## Information provided
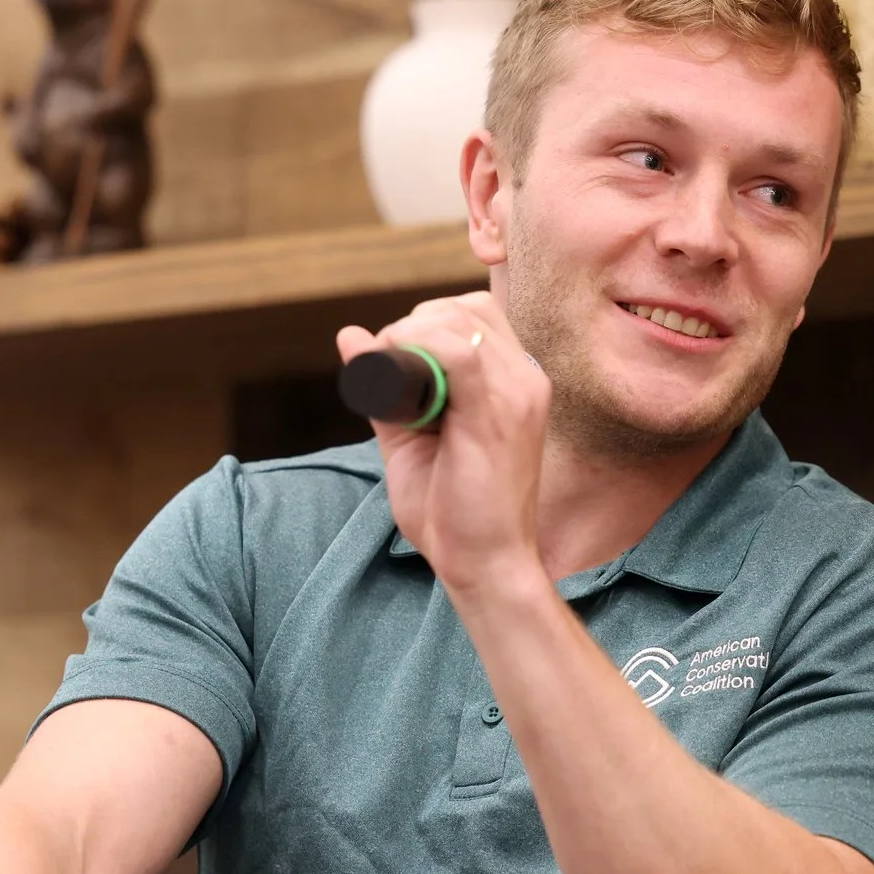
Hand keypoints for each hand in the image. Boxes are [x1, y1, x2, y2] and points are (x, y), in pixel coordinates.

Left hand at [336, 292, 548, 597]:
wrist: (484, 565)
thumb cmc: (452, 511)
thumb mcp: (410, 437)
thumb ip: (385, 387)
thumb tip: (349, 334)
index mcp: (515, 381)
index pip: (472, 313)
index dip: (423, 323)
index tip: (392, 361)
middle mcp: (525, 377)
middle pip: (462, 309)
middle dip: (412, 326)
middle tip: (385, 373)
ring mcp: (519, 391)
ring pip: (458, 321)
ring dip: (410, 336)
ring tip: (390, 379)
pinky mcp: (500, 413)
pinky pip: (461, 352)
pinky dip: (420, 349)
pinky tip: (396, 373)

---

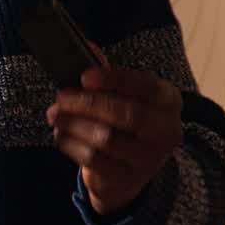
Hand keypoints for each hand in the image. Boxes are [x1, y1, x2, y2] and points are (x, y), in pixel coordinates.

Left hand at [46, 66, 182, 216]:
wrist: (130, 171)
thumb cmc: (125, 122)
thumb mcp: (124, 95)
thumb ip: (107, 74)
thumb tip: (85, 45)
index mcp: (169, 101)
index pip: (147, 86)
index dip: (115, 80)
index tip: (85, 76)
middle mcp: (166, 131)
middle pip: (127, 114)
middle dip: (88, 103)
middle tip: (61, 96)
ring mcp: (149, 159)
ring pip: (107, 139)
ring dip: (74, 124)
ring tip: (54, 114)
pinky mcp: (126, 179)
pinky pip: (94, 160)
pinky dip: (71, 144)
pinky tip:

## Work request
Search the entries for the word "thumb", then gather every line that has it.

## Exercise answer
thumb cmc: (452, 511)
thumb mcp: (410, 437)
thumb ip: (385, 387)
thumb tip: (349, 334)
thumb cmc: (125, 122)
thumb mcp: (124, 95)
thumb ip: (107, 74)
thumb tip: (85, 45)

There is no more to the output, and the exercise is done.